The collaboration stands out because both voices fit the record’s emotional center. Shenseea called working with Protoje on Goddess a special experience and described him as someone who represents authenticity in reggae and Jamaican music. Protoje, for his part, has said Shenseea fits the song because she embodies its spirit. That chemistry is the point of the visual: Goddess is not trying to overexplain itself. It lets the pairing do the heavy lifting, with Fernando Hevia handling cinematography and Nicole Marsh leading the art department while Ayana Riviere styled Protoje and Kris Fe styled Shenseea.

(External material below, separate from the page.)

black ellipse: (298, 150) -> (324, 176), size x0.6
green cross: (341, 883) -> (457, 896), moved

The release also pushes Protoje’s next album cycle into clearer view. Goddess appears on The Art of Acceptance, his seventh studio album, due April 17 via In.Digg.Nation Collective and Ineffable Records. Reggaeville lists the project as a 16-track set and shows how deep the roll-out runs: features from Jesse Royal, Masicka, Damian Marley, Pressure Busspipe and Stephen Marley, plus vinyl-only dub versions of Big 45, Goddess and At We Feet. That scale signals a project built to land as a full statement, not just a single with momentum behind it.

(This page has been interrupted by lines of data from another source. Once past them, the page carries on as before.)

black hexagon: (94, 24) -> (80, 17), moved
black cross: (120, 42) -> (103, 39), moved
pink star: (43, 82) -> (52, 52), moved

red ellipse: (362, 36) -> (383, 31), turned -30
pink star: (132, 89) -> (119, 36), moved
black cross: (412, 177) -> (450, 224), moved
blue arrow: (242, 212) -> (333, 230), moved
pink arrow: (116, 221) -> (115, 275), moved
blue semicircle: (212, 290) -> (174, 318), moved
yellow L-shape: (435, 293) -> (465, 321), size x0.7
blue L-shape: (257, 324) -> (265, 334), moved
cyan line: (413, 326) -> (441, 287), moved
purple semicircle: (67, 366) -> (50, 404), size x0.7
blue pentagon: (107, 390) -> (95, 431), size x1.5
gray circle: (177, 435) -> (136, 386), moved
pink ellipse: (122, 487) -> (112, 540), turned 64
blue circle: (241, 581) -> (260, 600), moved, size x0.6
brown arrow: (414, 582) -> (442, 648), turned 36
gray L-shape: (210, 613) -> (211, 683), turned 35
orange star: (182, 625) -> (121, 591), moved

Goddess was first released digitally on March 20 as a two-track package alongside At We Feet feat. Damian “Jr. Gong” Marley, which makes the new video feel like the visual side of a larger launch plan. The timing also keeps Protoje tied to the wider conversation around Lost in Time Festival 2026, where he served as co-founder and conceptualizer. The festival had expanded to two days and drew a sold-out crowd at Hope Gardens in St. Andrew, giving this release a live-circuit glow that still hangs around his name. With Goddess, Protoje is leaning into tenderness without losing edge, and that may be the clearest sign yet of where this album era is headed.